Exercise instructions
Please set out the lines of the material as a JSON list of strings, one string per line, from the line with "This in-depth training" up to and including the line with "questions that you might have.". Leave out any blank lines.

Saved entries:
* * *

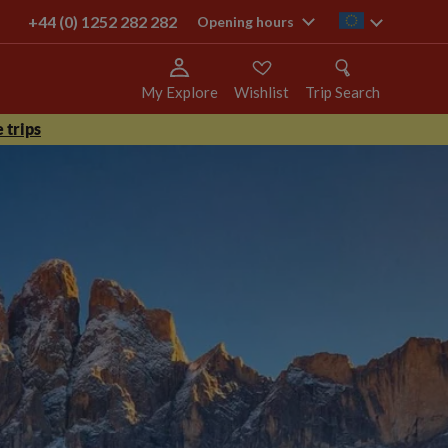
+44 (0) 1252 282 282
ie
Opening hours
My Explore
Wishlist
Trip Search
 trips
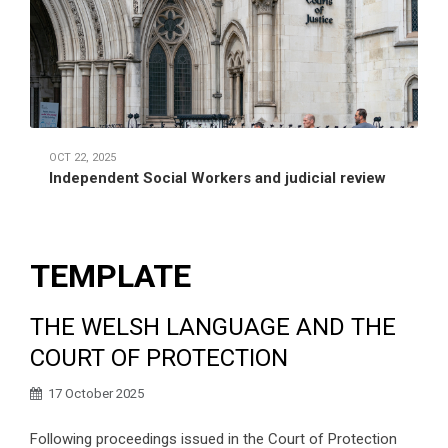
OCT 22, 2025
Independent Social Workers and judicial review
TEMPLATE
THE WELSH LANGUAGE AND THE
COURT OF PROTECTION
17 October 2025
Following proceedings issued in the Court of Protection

* * *

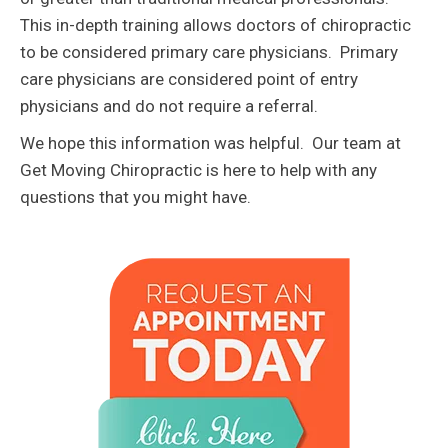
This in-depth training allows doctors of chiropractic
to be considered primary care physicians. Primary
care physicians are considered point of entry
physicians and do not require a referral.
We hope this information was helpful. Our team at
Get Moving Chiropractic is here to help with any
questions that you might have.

* * *

Output below
[
  "This in-depth training allows doctors of chiropractic",
  "to be considered primary care physicians. Primary",
  "care physicians are considered point of entry",
  "physicians and do not require a referral.",
  "We hope this information was helpful. Our team at",
  "Get Moving Chiropractic is here to help with any",
  "questions that you might have."
]